● Uit te voeren
a: Wijzig een stuk van de tekst over David: begin bij de woorden "Dit boek geeft" en stop na "later stadium ook.". Geef dat stuk opnieuw, met "solidariteit" vervangen door "saamhorigheid".
b: Wat kan David volgens de tekst over David allemaal niet wanneer hij uit zijn coma begint te komen?

● Geëxtraheerde tekst
##############################

David
David is een jongen van zeventien, knap, gezond, sportief en intelligent, tót hij in 1972 op een regenachtige dag een ongeluk krijgt en in het ziekenhuis wordt opgenomen - diep in coma en met ernstig hersenletsel. Vierenvijftig dagen ligt hij op'Intensive Care' en al die tijd hangt zijn leven aan een zijden draad. Zelfs wanneer hij uit zijn coma begint te komen, is de prognose somber. Hij kan zich niet bewegen, niet horen, niet praten, niet zien. Alle uiterlijke tekenen wijzen erop dat David voortaan een vegeterend bestaan zal moeten leiden. Maar drieëneenhalf jaar na het ongeluk heeft David zijn eindexamen gehaald en loopt hij met behulp van beensteunen. Zijn verstandelijke vermogens zijn volledig hersteld en onverschrokken blijft hij weigeren om het op te geven.
De moeder van David, Dorothy Landwater vertelt in dit boek het verhaal van Davids gevecht om herstel, van zijn terugkeer tot liet leven. Ze beschrijft nauwkeurig en ontroerend hoe haar zoon en zijzelf moedig en hardnekkig blijven volhouden in hun strijd tegen de wanhoop. Iedere fase in deze worsteling, van het knipperen van zijn ogen, waardoor hij zonder zijn stem te gebruiken kan communiceren, tot het uitspreken van zijn eerste woord,'thuis', is een grote overwinning.
Dit boek geeft niet alleen verslag van een moedige volharding, maar ook het verhaal van menselijke solidariteit en medeleven. Bovendien is Davids gevecht op leven en dood het gevecht van iedere ernstige zieke. Allen die met hart en verstand betrokken zijn bij een strijd om terugkeer tot het leven, zullen in dit boek herkenning en kracht vinden. Hopelijk de patiënt zelf in een later stadium ook.

##############################

Items uit een gegevensbron
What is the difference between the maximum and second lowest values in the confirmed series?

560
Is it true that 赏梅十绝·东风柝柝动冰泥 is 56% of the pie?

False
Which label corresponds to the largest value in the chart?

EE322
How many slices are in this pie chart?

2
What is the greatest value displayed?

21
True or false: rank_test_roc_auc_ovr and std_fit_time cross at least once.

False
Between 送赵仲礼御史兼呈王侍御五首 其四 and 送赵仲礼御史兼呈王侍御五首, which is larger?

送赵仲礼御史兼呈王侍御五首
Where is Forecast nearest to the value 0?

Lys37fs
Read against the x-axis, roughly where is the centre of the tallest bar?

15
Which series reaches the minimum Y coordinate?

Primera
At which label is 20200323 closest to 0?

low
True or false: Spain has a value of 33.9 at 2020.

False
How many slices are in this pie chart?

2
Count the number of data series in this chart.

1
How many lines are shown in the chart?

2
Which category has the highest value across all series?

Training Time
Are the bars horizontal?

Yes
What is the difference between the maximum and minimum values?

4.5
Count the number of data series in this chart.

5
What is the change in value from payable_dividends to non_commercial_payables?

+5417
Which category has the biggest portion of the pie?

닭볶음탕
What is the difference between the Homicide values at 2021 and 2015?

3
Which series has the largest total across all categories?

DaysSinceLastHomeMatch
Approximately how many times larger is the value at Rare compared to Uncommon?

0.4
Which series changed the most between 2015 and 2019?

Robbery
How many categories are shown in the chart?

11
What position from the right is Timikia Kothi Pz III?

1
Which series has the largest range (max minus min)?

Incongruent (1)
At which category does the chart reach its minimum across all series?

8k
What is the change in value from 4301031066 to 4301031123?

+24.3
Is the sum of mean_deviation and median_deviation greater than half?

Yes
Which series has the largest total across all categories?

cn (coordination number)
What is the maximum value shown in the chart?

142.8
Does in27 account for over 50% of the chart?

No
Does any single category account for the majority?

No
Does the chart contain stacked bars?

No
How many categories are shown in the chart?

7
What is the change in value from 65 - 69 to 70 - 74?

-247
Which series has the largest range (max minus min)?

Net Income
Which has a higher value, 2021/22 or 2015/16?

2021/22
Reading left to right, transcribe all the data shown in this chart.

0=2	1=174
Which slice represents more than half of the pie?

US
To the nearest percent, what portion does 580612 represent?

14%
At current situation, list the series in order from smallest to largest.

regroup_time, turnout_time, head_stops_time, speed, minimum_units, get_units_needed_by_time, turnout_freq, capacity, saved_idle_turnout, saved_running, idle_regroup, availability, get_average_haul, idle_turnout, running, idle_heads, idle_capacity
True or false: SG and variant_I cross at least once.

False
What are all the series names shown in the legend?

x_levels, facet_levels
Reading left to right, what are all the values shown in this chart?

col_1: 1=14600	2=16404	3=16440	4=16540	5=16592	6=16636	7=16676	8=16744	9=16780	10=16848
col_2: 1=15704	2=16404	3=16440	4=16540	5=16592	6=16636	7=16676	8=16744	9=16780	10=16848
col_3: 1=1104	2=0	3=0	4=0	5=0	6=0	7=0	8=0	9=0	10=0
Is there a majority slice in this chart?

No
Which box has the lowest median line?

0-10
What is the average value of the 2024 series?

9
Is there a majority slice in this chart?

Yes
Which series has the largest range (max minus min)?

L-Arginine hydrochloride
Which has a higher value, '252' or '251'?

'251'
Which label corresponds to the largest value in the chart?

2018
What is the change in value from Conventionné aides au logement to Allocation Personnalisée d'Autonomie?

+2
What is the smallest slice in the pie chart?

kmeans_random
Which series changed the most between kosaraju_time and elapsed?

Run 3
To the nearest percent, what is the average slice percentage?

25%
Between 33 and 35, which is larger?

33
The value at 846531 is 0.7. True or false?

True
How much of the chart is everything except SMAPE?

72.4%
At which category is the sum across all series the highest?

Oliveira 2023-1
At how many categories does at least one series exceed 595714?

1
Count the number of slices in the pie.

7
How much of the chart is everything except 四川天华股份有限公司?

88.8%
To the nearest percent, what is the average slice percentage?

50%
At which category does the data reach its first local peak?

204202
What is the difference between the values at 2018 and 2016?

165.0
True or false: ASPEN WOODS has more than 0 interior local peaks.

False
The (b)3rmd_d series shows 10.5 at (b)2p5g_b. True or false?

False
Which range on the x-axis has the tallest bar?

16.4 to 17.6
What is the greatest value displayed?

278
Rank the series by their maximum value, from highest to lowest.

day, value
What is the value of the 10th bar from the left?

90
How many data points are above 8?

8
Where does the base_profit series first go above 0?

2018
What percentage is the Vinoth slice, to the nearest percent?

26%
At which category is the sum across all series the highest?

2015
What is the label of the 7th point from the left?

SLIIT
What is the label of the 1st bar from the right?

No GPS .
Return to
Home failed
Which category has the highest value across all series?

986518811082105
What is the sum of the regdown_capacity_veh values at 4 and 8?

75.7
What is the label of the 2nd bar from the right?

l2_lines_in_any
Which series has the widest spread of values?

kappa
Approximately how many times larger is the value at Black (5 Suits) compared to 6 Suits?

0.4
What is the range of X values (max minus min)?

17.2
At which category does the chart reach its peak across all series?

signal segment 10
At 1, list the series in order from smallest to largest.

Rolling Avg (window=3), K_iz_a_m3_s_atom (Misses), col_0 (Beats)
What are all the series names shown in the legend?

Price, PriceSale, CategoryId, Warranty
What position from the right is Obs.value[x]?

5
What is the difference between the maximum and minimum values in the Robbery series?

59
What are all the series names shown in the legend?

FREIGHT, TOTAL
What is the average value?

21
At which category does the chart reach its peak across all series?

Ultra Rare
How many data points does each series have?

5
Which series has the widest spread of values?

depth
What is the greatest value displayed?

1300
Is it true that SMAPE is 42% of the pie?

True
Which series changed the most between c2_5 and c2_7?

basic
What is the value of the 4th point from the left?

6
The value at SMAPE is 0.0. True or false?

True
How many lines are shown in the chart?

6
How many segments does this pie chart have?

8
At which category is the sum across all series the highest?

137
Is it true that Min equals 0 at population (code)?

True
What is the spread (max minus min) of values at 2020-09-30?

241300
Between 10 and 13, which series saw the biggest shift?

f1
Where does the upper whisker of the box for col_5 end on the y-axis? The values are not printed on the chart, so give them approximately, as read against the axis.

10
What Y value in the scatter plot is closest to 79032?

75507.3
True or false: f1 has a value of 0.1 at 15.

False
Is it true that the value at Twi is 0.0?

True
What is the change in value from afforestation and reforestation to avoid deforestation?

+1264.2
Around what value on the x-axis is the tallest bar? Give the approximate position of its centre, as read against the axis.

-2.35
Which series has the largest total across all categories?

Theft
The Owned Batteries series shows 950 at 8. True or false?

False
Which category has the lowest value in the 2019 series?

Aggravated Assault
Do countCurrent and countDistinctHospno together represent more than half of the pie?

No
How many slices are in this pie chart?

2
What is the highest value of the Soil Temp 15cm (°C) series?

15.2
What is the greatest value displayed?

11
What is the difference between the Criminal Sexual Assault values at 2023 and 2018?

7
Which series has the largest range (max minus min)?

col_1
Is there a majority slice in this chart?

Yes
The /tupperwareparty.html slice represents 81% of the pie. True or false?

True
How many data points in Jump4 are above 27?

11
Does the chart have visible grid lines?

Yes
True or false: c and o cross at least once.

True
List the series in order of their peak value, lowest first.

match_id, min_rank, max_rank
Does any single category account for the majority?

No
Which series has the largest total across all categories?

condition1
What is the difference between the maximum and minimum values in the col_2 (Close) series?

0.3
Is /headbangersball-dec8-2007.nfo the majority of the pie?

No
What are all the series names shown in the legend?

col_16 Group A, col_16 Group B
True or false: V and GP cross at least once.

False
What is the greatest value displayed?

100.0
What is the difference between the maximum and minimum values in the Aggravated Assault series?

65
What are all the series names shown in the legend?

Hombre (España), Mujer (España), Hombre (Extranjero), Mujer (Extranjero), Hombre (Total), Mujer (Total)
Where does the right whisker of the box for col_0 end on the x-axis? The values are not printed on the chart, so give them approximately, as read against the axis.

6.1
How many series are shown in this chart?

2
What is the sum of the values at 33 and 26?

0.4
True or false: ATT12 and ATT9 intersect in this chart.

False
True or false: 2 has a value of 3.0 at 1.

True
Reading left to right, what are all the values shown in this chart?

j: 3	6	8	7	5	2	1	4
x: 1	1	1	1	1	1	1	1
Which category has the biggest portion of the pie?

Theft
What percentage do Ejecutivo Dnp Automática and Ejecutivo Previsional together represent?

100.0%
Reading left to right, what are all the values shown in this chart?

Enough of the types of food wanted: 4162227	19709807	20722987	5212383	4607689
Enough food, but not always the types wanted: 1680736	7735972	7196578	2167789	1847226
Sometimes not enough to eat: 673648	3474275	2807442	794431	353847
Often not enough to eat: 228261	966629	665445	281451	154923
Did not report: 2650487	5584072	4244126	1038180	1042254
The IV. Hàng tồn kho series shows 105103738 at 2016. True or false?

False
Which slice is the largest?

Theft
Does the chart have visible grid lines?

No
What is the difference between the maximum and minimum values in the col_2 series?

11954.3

##############################

● Antwoorden
a:
Dit boek geeft niet alleen verslag van een moedige volharding, maar ook het verhaal van menselijke saamhorigheid en medeleven. Bovendien is Davids gevecht op leven en dood het gevecht van iedere ernstige zieke. Allen die met hart en verstand betrokken zijn bij een strijd om terugkeer tot het leven, zullen in dit boek herkenning en kracht vinden. Hopelijk de patiënt zelf in een later stadium ook.

b: Zich bewegen, horen, praten en zien.